Speaking at a news conference in the capital Brasilia, on Thursday, Lula said his country seeks a relationship based on mutual respect. His comments came in response to US President Donald Trump’s threat of heightened tariffs.
“It is very simple: If he taxes Brazilian products, there will be reciprocity,” Lula told reporters.
“Trump was elected to run the US, and I was elected to run Brazil. I will respect the US and want Trump to respect Brazil. That’s all.”
The comments are the latest signal that Trump’s efforts may spark a trade war with US allies.
Lula’s stance also offers a model for how other Latin American countries might respond to Trump’s protectionist policies. Trump has touted tariffs as a mechanism to boost domestic industry, as well as to force international rivals to accede to demands ranging from manufacturing to migration.

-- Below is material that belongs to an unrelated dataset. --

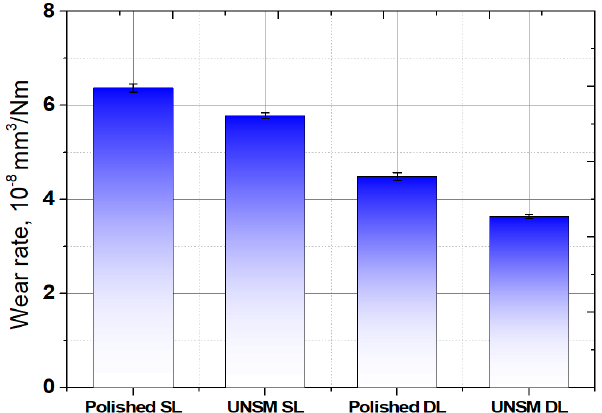
Figure 10. Wear rate results of the polished and UNSM-treated single and double layers.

Earlier this week, Trump threatened large tariffs against Colombia when President Gustavo Petro initially refused to allow a US military flight bearing undocumented immigrants to land.
Petro objected to the US treatment of the immigrants, some of whom were reportedly handcuffed.
After the two leaders exchanged tariff threats, Petro backed down, allowing future flights to proceed, despite implying a comparison between Trump and “white slavers”.
But Trump has proceeded to dangle the prospect of tariffs against other countries since the diplomatic spat.
On Thursday, for instance, he told reporters that he planned to make good on a promise to impose 25 percent tariffs on the neighbouring countries of Canada and Mexico, two of the US’s biggest trading partners.
“We don’t need the products that they have,” Trump said.
Trump has indicated the tariffs would incentivise Mexico and Canada to tighten their border security and stem the flow of drugs, migrants and asylum seekers. In the past, Trump has also threatened to carry out military strikes inside of Mexico to deal with drug-trafficking cartels that move fentanyl over the border.
Experts tie the mounting shadow of tariffs to Trump’s stated desire to pursue an “America First” foreign policy, putting US interests above all else.
His remarks at his second inauguration on January 20 emphasised that platform. Not only did he tease impending tariffs “to enrich our citizens”, but he also laid out an expansionist vision for the US’s future, including through the seizure of the Panama Canal.
Those threats, however, have not been well received in Latin America, where a long history of US interventions and meddling remains resonant.
“I have governed Brazil while the US had Republican and Democratic presidents, and our relationship has always been between two sovereign countries,” said Lula, who began his third non-consecutive term in office in 2023 after defeating Trump ally Jair Bolsonaro.
The US has a trade deficit with Brazil, from which it buys products such as coffee, oil, steel, aircraft and orange juice.
Brazil, meanwhile, largely purchases US goods like energy products, pharmaceutical goods and aircraft parts. According to Brazil’s Foreign Trade Secretariat, the country exported $337bn in goods to the US in 2024, and imported $262.5bn.
But experts say trade deficits are not necessarily a sign of an unhealthy economic relationship: They are affected by factors such as consumer demand and currency values.
There are also fears that a US-sparked trade war could empower other economic rivals to step in.
China, for example, has expanded its economic ties with South America in recent years, becoming the primary trading partner for most countries in the region.